Can you duplicate everything from the start of the listing down to the line containing "SỬA CHỮA TEKA", both ends included, without the pictures?
┌─ TASK DATA
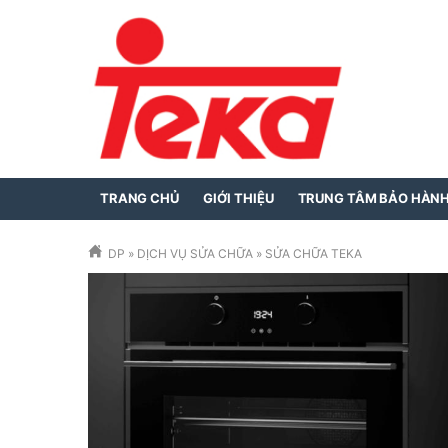
TRANG CHỦ
GIỚI THIỆU
TRUNG TÂM BẢO HÀN
DP
»
DỊCH VỤ SỬA CHỮA
»
SỬA CHỮA TEKA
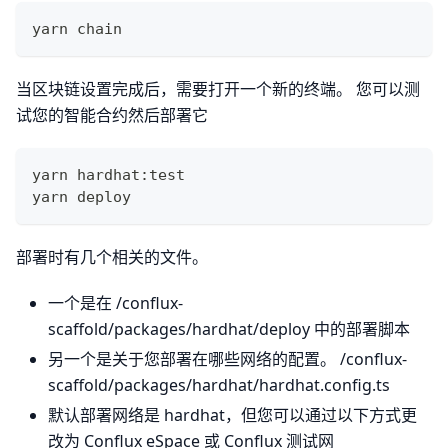
yarn chain
当区块链设置完成后，需要打开一个新的终端。 您可以测
试您的智能合约然后部署它
yarn hardhat:test
yarn deploy
部署时有几个相关的文件。
一个是在 /conflux-
scaffold/packages/hardhat/deploy 中的部署脚本
另一个是关于您部署在哪些网络的配置。 /conflux-
scaffold/packages/hardhat/hardhat.config.ts
默认部署网络是 hardhat，但您可以通过以下方式更
改为 Conflux eSpace 或 Conflux 测试网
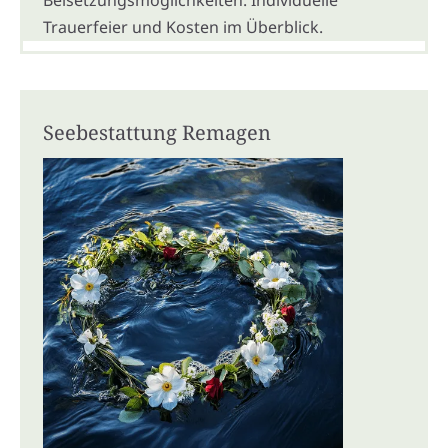
Trauerfeier und Kosten im Überblick.
Seebestattung Remagen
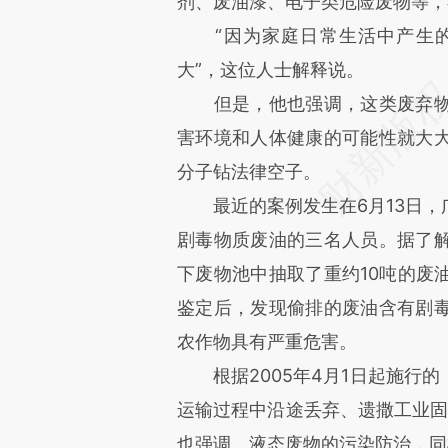
剂、废油漆、电子类危险废物等，
“因为家庭日常生活中产生的
大”，这位人士解释说。
但是，他也强调，这类废弃物
害环境和人体健康的可能性就大
分子钻法律空子。
最近的案例发生在6月13日，
剧毒物质废油的三名人员。据了
下废物池中抽取了重约10吨的废
鉴定后，发现偷排的废油含有剧
农作物具有严重危害。
根据2005年4月1日起施行的
运输过程中沿途丢弃、遗撒工业固
也强调，液态废物的污染防治，同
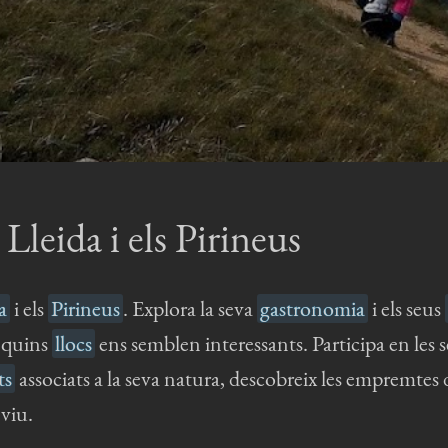
 Lleida i els Pirineus
a
i els
Pirineus
. Explora la seva
gastronomia
i els seus
i quins
llocs
ens semblen interessants. Participa en les 
ts
associats a la seva natura, descobreix les empremtes 
 viu.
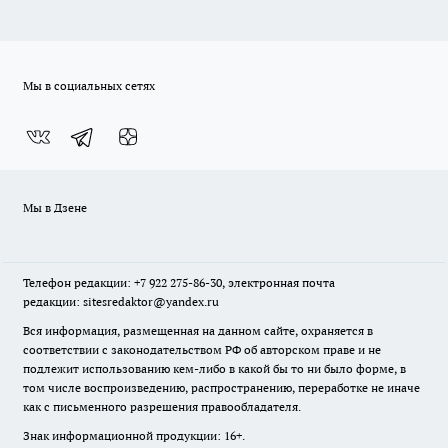
Мы в социальных сетях
Мы в Дзене
Телефон редакции: +7 922 275-86-30, электронная почта
редакции: sitesredaktor@yandex.ru
Вся информация, размещенная на данном сайте, охраняется в
соответствии с законодательством РФ об авторском праве и не
подлежит использованию кем-либо в какой бы то ни было форме, в
том числе воспроизведению, распространению, переработке не иначе
как с письменного разрешения правообладателя.
Знак информационной продукции: 16+.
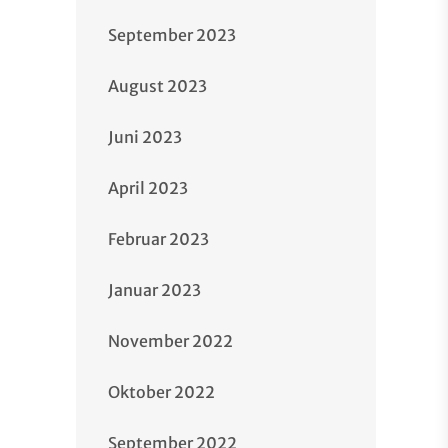
September 2023
August 2023
Juni 2023
April 2023
Februar 2023
Januar 2023
November 2022
Oktober 2022
September 2022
└─
#### [EXERCISE SOLUTION]
TRANG CHỦ
GIỚI THIỆU
TRUNG TÂM BẢO HÀN
DP
»
DỊCH VỤ SỬA CHỮA
»
SỬA CHỮA TEKA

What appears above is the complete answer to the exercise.